The shift to SAF is crucial for the aviation sector to reach its goal of net zero carbon emissions by 2050.

But barriers including high costs and uncertain raw material supply could stand in Singapore's way.

SAF is an alternative fuel made synthetically from hydrogen or from biological materials such as used cooking oil or wood chips.

But it can cost five times as much as conventional fuel, and accounts for just 0.2% of the jet fuel market.

That's a relatively small percentage compared to the global size of the biofuel market, according to Sami Jauhiaine, Asia Pacific's Vice President in Renewable Aviation Business at Finnish fuel refinery Neste.

"Well, what is good to recognize is how early stages the whole sustainability aviation fuel market is, and also in how early stages the aviation industry is in employing such solutions for emission reduction."

Singapore's authorities announced they will initially require flights to use 1% SAF, possibly rising to between 3% and 5% by 2030 depending on wider availability and adoption.

This will be paid for by a levy on tickets, according to Singapore's transport minister.

At the current rate of global production, analysts believe there isn't enough SAF to keep up with demand or policy.

Based on Singapore's targets, consultants Wood Mackenzie estimate its SAF demand will rise to about 2,000 barrels per day in 2026, increasing up to 10,000 bpd in 2030.

Neste recently expanded its renewable fuels plant in Singapore, which the company says could meet the SAF demand.

But Jauhiaine says the current demand for SAF just isn't driving producers to ramp up production.

"All of this we have been so far lacking in aviation, so and that's explaining why the production and the volumes and the availability (of SAF) up until now has been so limited.

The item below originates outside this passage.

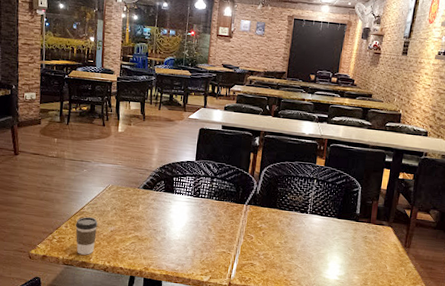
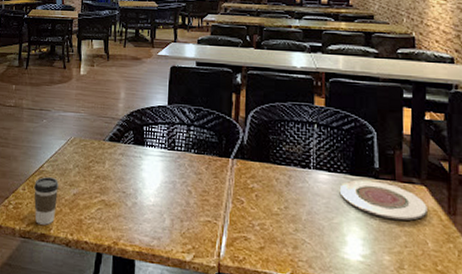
plate: none [327,222,390,252] -> present [339,179,427,221]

I think to solve this situation we need to tackle the demand side of the problem first, and then the investments will follow."

There are also concerns that the contents of SAF itself are not entirely made from sustainably sourced materials. Palm oil is an example.

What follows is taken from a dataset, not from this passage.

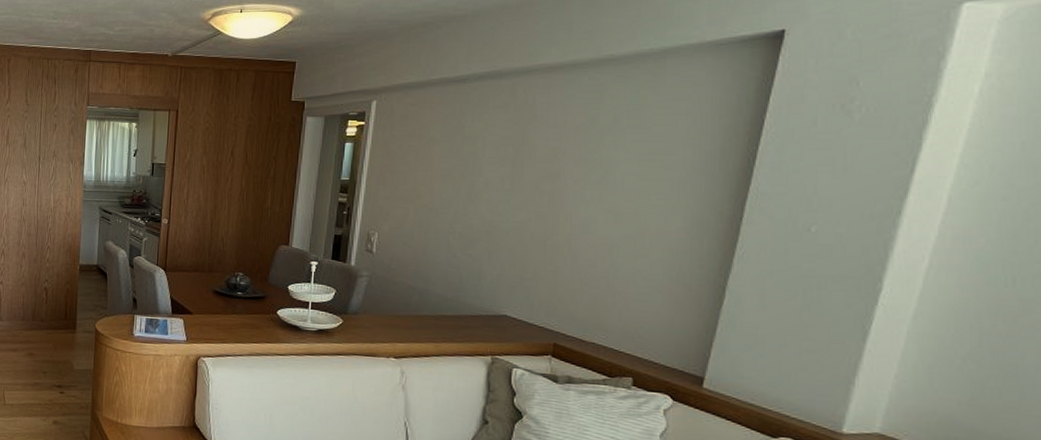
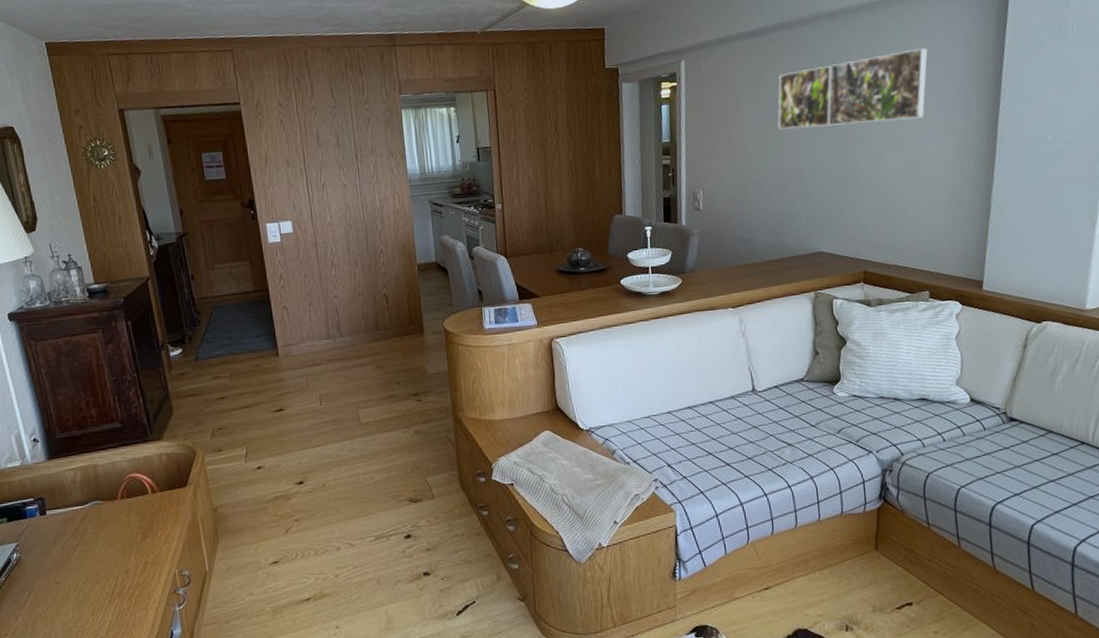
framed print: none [472,112,664,188] -> present [778,47,928,130]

The EU does not consider palm oil to be a sustainable fuel because of deforestation in top palm oil-producing countries in Southeast Asia.

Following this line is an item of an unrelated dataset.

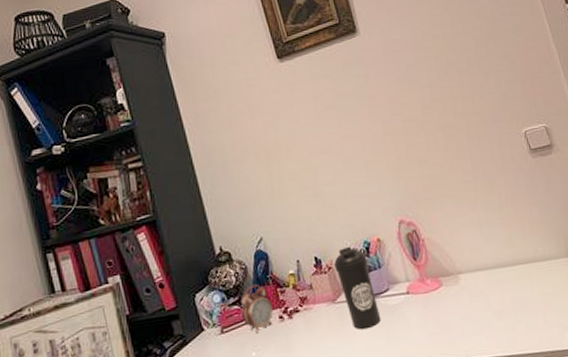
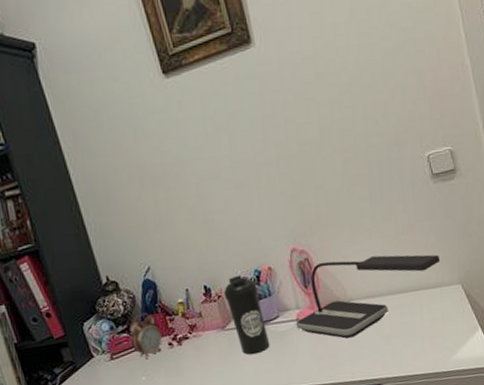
desk lamp: none [406,227,546,313] -> present [295,254,441,339]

Jauhiaine says Neste has "completely" moved away from the use of palm oil to produce renewable fuels.

In response to questions to Reuters on Singapore's new SAF policy, Shell said SAF is the only scalable in-sector option to help materially reduce emissions from flights by 2050.

But it requires greater availability of raw materials, better supply chains, improved production technologies, stronger demand and clearer policies.